What you have to do. In the article below on PayPal's second-quarter results, how many new users did the commercial relationship with Gojek give PayPal access to?

Text passage.
BEGIN
PayPal (PYPL 0.64%) reported its second-quarter results after the market close on Wednesday, and surprised even the most bullish on Wall Street. What made its performance all the more remarkable was the already high expectations going into the report.

The digital payment processor reported revenue of $5.26 billion, up 22% year over year, easily surpassing the 13% growth management had forecast. Profits were even more impressive, with earnings per share (EPS) of $1.29, vaulting 86%, while adjusted EPS climbed 49%. Operating cash flow more than doubled, growing to $2.38 billion, up 103% year over year. Free cash flow also soared, climbing 112% to $2.19 billion. 

A person with a smartphone making a digital, touchless payment.

Image source: Getty Images.

Robust by every measure

Saying PayPal knocked it out of the park isn't just hyperbole, particularly when considering the size of its existing business. Total payment volume (TPV) of $222 billion grew 29% year over year, accelerating from the 18% growth in the first quarter.

PayPal reported a record 21.3 million net new active accounts, the strongest quarterly growth in the company's history. To give that number context, PayPal added just 37 million new accounts for all of 2019. Customer engagement remained strong as well, with 40.7 payment transactions per account on a trailing-12-month basis, up 4%.

Management also used the occasion of PayPal's fifth anniversary as a public company to share how well it has scaled since splitting from eBay in 2015. Revenue grew from $2.3 billion in the second quarter of 2015 to $5.26 billion this quarter, up 129%. TPV climbed from $69 billion to $222 billion, an increase of 221%. Active accounts have soared more than six-fold during the same period, from 3.4 million five years ago, to 21.3 million now.

Seizing the moment

PayPal said it accelerated several of the company's priorities in light of this unique moment in history. The company rolled out QR Code technology in 28 global markets, and has expanded the functionality to both the PayPal and Venmo apps to advance touchless payments. The company also enabled direct deposit for Venmo users, while launching Business Profiles on Venmo, allowing sole proprietors and casual sellers to have a professional presence on Venmo's platform. 

The company also expanded its international reach in several key markets. It entered into a commercial relationship with Gojek, a mobile e-commerce provider in Asia, gaining access to 170 million new users. PayPal's partnership with MercadoLibre (MELI -1.79%) took another big step forward, as PayPal became a payment option on the platform in Brazil and Mexico, as well as offering cross-border payment options.

A person using the Venmo app on a smartphone to send money to a friend for dinner.

Image source: PayPal.

The times, they are a' changing...

During the conference call, PayPal CEO Dan Schulman said the changes resulting from the pandemic "will have a lasting and profoundly positive impact on our business." He pointed out that the world "accelerated from physical to digital across multiple industries ... Merchants are embracing a digital-first strategy, and these trends have fueled the rapid rise of digital payments." 

On average, it takes 66 days for a new habit to take hold. As the pandemic stretches from weeks to months, the adoption of e-commerce and digital payments is accelerating, and once these practices became part of everyday life, users are unlikely to return to the way things were before.

This quarter helped to illustrate that PayPal's fintech payment tools are positioned to benefit from these ongoing changes in consumer behavior, and there's simply no going back.
END
Dataset records.
BEGIN
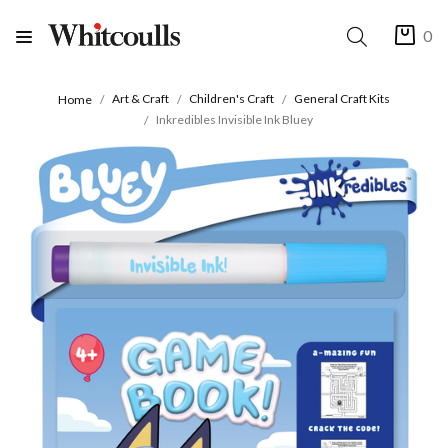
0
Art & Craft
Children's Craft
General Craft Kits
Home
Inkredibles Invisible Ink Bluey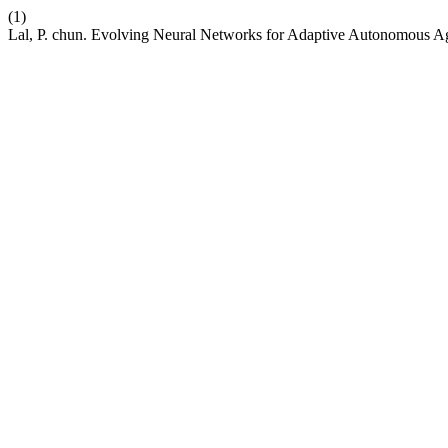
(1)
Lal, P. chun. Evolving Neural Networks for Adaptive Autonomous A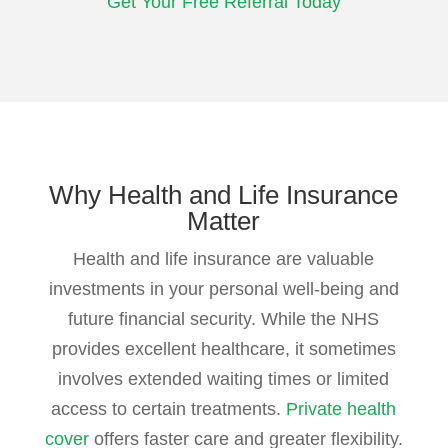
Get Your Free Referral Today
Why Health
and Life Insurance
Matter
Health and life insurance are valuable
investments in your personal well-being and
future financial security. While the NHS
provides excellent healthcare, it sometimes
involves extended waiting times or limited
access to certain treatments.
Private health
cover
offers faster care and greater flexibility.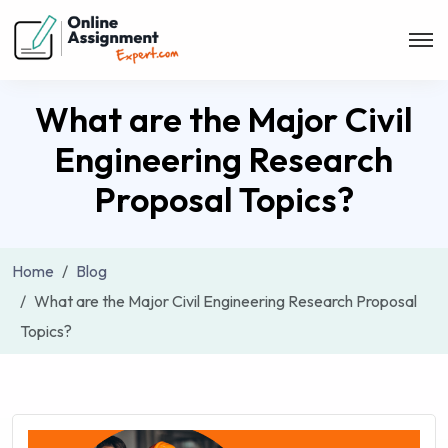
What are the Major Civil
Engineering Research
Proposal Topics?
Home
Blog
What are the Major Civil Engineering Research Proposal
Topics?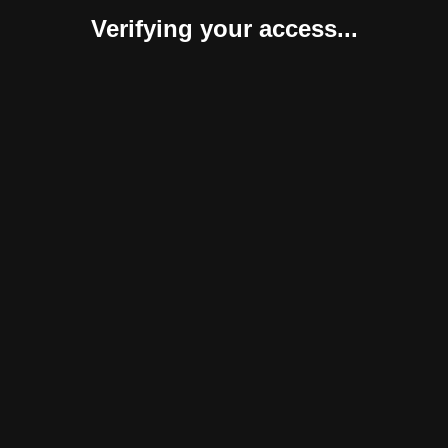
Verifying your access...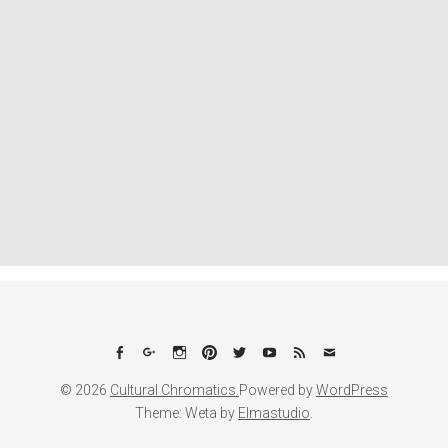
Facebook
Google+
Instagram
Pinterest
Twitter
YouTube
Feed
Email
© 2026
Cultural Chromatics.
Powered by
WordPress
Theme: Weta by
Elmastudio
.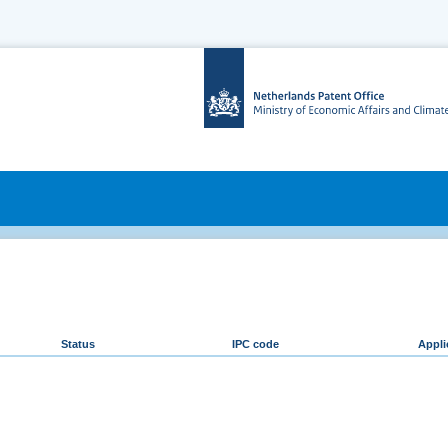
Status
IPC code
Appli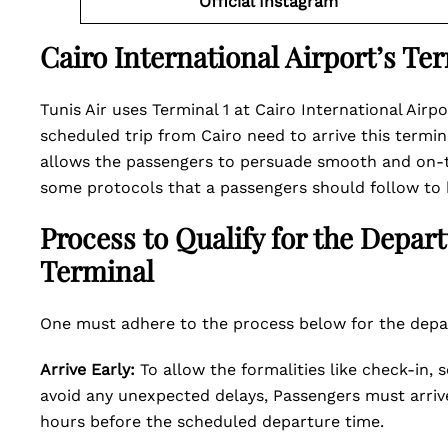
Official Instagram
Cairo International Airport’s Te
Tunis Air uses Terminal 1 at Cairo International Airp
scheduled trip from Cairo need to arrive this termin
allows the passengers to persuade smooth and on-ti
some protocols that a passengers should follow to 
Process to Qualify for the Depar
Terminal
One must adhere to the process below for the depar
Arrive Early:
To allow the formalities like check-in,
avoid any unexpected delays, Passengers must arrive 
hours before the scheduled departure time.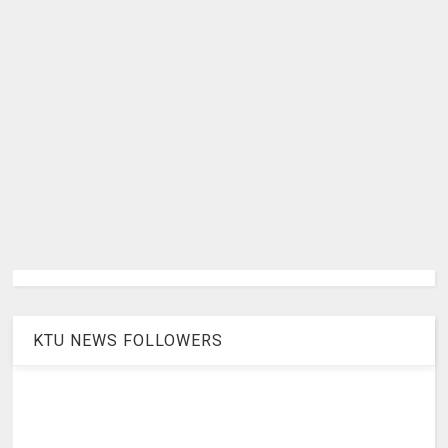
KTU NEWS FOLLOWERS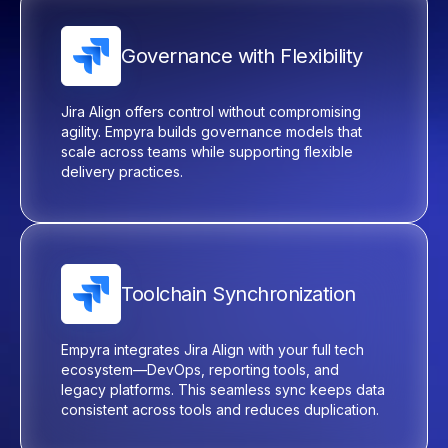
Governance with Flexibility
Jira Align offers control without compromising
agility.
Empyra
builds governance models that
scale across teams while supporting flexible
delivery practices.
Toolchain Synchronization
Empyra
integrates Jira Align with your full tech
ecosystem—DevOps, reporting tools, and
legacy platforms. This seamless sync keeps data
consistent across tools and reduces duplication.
END
Result for this exercise. 170 million new users.